With Hari Raya Aidilfitri fast approaching, you may have spotted the huge tents that have sprouted out at three major pasar malams (bazaars):
- Geylang Serai – along Sims Ave and Geylang Road (next to Paya Lebar MRT station);
- Kampong Glam (at Muscat Street);
- Bazaar Raya Utara (next to Woodlands MRT station).
These bazaars spring up annually for a month during Ramadan (Muslim month of fasting) and close just a day before Hari Raya, which is on 19 August 2012, this year. It’s an annual affair for many in the Malay-Muslim community to visit these bazaars in the lead-up to Hari Raya.
Little Day Out takes a peek inside the largest of the three bazaars – the 1,700-stalls strong pasar malam at Geylang Serai, which originated since the 1970s, to give you an idea of what you can expect to find within these markets from our Little Day Out Kid’s-eye View.
The market is huge with scores of individual stores, corridors draped with curtains and cloths, and all manner of wares and goodies. Get ready to face the crowds, particularly over the weekend and at night, and head on down to soak in the festive atmosphere.
DOWNLOAD: Get a Template to Make a Paper Lantern
Toys and Knick-Knack Stores
You will find stalls selling swirling flowers, inflated action heros and little masak-masak toys. Sparklers are another favourite among older kids and other little amusements that kids love to buy.
Go fishing in a small pond or try knocking down skittles. These are classic pasar malam games where the thrill is in trying. And who knows, you may be walking away with a Xiao Ding Dang soft toy!
Adults may go shopping for new clothes and kids can too. We love these intricate kid-sized clothes with embroidery down the front.
Hari Raya Goodies and Makan
Last, but not least, how can a trip to a bazaar be complete without food in Singapore? There are plenty of small cookies and other edible goodies to pick up and munch on.

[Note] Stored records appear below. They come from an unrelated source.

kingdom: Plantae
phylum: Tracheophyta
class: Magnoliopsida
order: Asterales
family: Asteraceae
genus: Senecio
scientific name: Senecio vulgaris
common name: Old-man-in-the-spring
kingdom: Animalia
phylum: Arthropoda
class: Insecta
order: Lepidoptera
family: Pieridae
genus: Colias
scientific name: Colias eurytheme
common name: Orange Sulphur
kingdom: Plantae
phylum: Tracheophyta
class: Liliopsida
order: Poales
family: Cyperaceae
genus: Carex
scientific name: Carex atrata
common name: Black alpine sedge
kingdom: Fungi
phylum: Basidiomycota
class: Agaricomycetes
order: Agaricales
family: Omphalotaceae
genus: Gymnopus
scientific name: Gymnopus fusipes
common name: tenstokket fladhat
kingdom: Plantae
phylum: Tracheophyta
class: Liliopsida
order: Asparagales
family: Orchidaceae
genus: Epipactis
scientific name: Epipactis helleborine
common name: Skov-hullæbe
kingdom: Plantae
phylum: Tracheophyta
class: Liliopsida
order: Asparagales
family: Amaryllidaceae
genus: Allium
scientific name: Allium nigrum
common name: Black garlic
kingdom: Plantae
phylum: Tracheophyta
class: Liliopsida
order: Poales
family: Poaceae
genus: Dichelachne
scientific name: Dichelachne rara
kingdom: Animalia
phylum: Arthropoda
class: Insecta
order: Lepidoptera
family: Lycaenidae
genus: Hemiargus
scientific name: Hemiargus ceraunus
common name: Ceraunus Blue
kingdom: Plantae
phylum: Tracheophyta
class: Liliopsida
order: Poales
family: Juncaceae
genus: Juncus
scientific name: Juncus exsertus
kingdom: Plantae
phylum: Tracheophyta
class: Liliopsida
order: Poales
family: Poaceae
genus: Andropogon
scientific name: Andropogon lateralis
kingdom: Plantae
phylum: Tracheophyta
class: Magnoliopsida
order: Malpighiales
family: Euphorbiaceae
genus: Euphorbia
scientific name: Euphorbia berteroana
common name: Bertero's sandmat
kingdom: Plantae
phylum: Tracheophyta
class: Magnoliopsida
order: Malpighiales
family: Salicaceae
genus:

You can also feast on some of the best treats in town, such as mini-otah with fragrant spices, satay burgers with patties made of satay meat, dendeng (the halal version of bak kwa – sweet grilled meat), laksa and briyani.
Enjoy colourful and refreshing drinks such as the air kathira (a sweet, milky drink served cold with jelly, basil seeds and shredded dates) from the many food stalls as you make your way around the market.
A trip to these markets will certainly be a fun-filled, festive and fulfilling outing for the little ones!